What is needed:
From the first line to the last, print the material exactly, skipping the pictures.

Provided data:
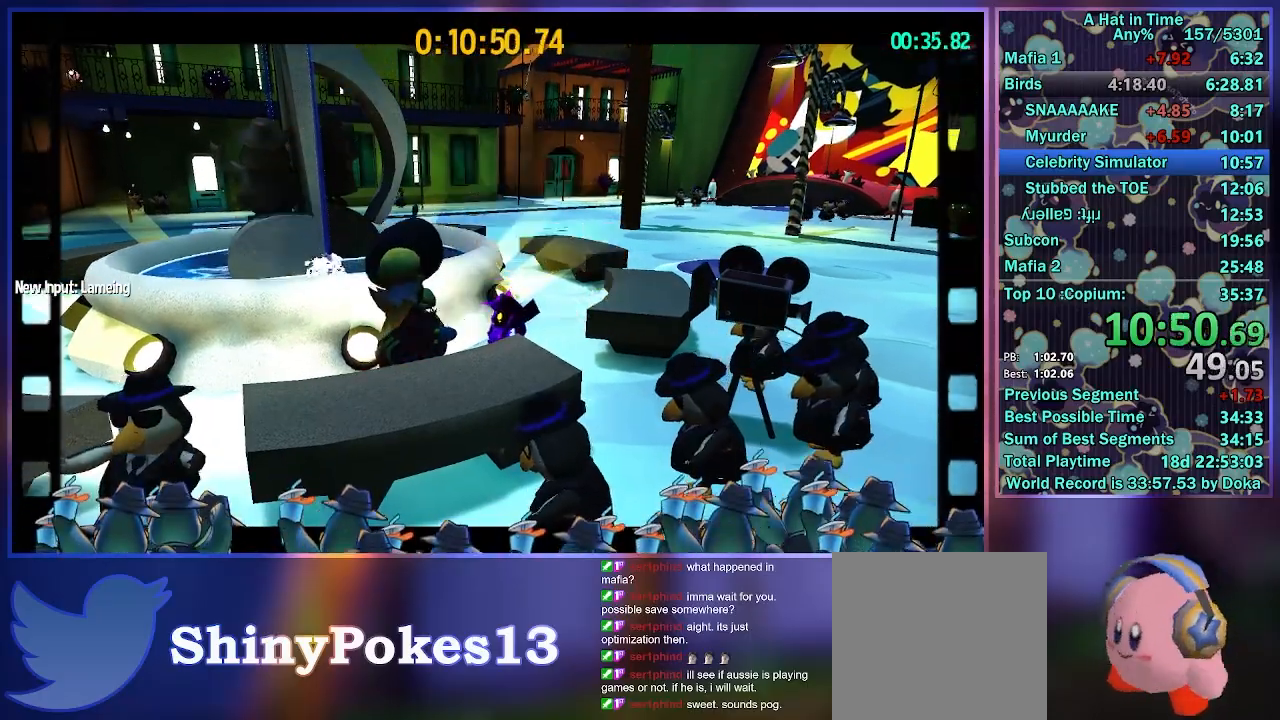
{"buttons": ["R3"], "left_stick": "center", "right_stick": "center", "events": [[500, "R3", "down"]]}
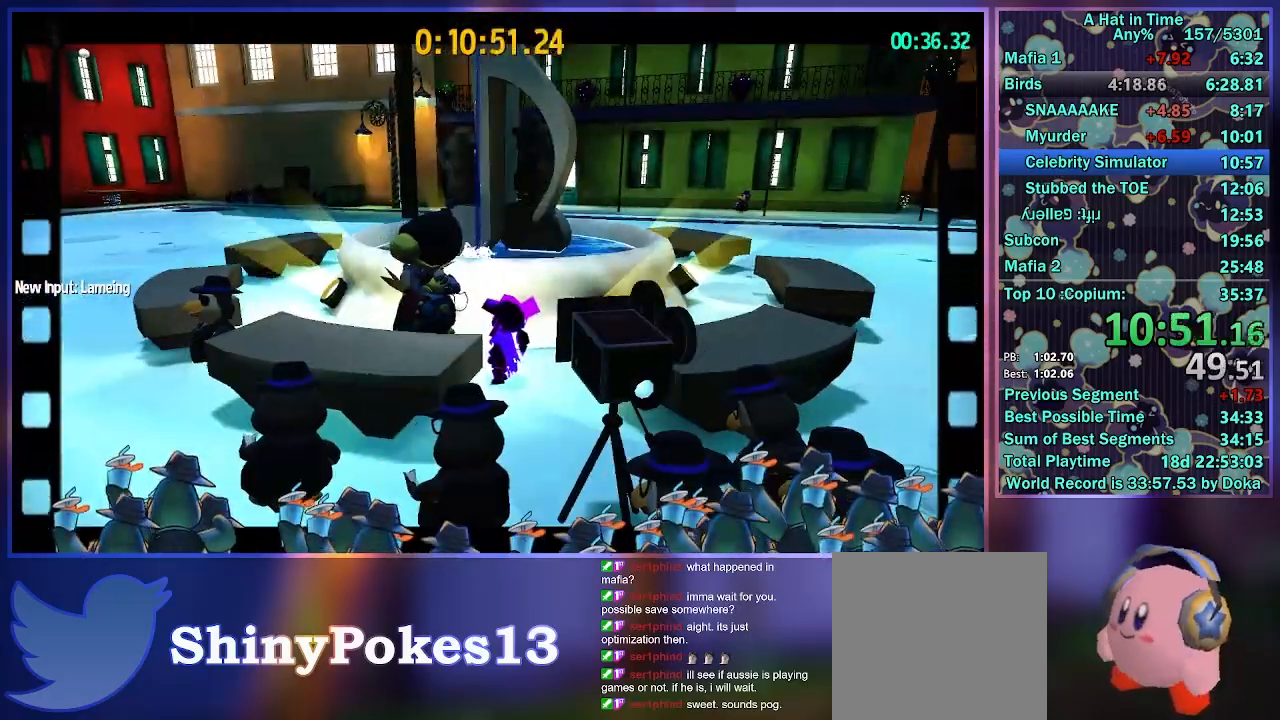
{"buttons": ["A"], "left_stick": "down", "right_stick": "center", "events": [[17, "left_stick", "down"], [33, "L2", "down"], [83, "R3", "up"], [167, "L2", "up"], [167, "left_stick", "center"], [400, "left_stick", "down"], [450, "A", "down"]]}
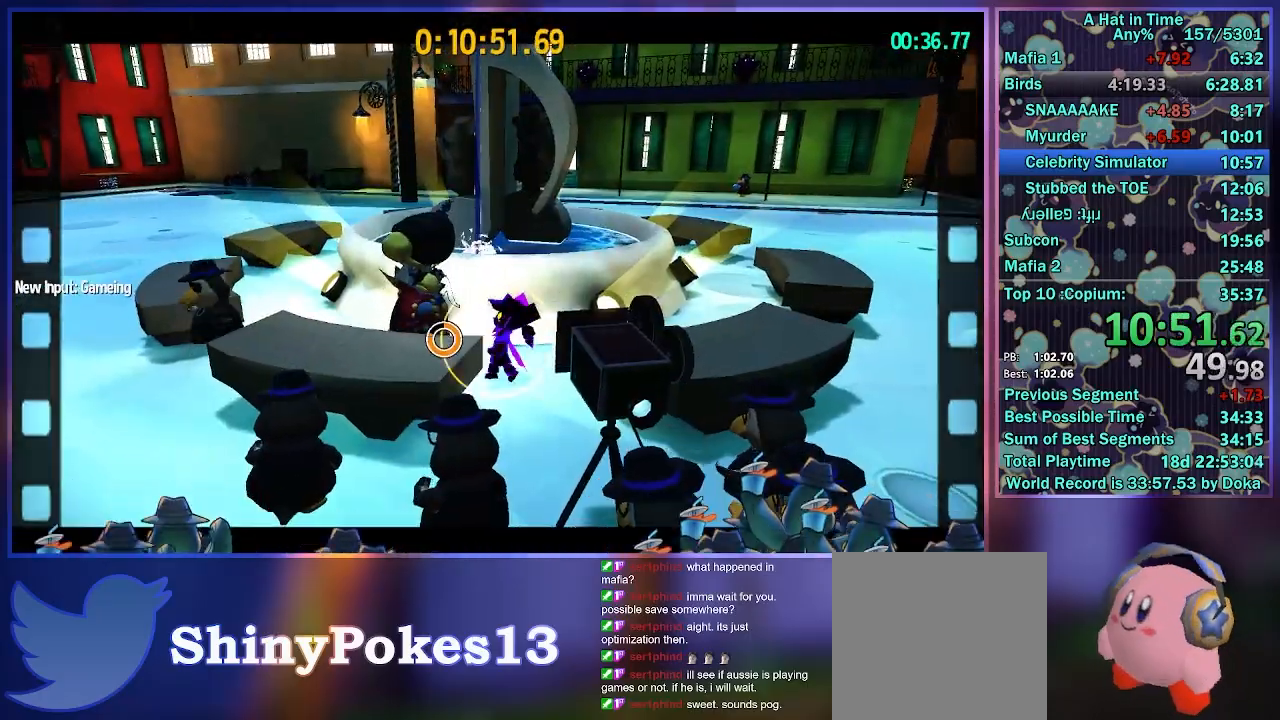
{"buttons": ["A"], "left_stick": "up-left", "right_stick": "center", "events": [[200, "A", "up"], [250, "left_stick", "up"], [300, "A", "down"], [450, "left_stick", "up-left"]]}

Problem solution:
{"buttons": ["R3"], "left_stick": "center", "right_stick": "center", "events": [[500, "R3", "down"]]}
{"buttons": ["A"], "left_stick": "down", "right_stick": "center", "events": [[17, "left_stick", "down"], [33, "L2", "down"], [83, "R3", "up"], [167, "L2", "up"], [167, "left_stick", "center"], [400, "left_stick", "down"], [450, "A", "down"]]}
{"buttons": ["A"], "left_stick": "up-left", "right_stick": "center", "events": [[200, "A", "up"], [250, "left_stick", "up"], [300, "A", "down"], [450, "left_stick", "up-left"]]}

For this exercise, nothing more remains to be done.